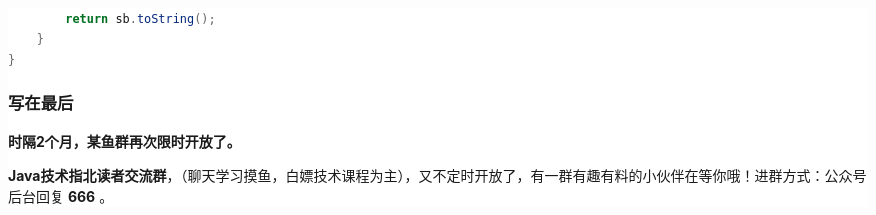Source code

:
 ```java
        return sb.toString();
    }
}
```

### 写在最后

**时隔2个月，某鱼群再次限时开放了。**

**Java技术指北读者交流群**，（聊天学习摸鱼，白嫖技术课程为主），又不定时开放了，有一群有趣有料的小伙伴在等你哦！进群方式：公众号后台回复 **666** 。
____________________
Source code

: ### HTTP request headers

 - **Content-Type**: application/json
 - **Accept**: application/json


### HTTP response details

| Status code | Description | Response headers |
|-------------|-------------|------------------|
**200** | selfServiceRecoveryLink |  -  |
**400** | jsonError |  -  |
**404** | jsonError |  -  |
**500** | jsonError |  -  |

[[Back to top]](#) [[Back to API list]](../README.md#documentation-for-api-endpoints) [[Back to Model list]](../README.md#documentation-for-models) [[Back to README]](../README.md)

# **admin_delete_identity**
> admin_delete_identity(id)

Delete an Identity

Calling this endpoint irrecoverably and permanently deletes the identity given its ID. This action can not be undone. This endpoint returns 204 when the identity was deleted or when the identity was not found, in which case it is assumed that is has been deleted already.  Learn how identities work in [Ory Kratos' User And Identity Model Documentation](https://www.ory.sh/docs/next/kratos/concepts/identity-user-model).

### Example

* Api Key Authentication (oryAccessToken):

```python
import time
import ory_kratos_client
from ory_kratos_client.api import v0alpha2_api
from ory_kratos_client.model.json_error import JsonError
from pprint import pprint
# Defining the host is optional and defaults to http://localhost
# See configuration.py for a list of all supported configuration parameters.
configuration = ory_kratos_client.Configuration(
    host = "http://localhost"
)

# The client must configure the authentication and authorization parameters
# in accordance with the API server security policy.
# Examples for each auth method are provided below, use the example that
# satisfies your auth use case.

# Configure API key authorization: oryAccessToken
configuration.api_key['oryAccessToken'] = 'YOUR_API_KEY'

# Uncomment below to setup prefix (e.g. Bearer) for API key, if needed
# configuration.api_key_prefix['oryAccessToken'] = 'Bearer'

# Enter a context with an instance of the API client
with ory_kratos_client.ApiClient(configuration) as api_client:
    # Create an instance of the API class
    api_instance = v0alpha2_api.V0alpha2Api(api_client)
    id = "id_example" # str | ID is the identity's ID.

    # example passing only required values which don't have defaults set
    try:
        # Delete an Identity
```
____________________
# What this task involves
A single number is asked for: how many lines in the entries above hold the string "list".

# Exercise answer
2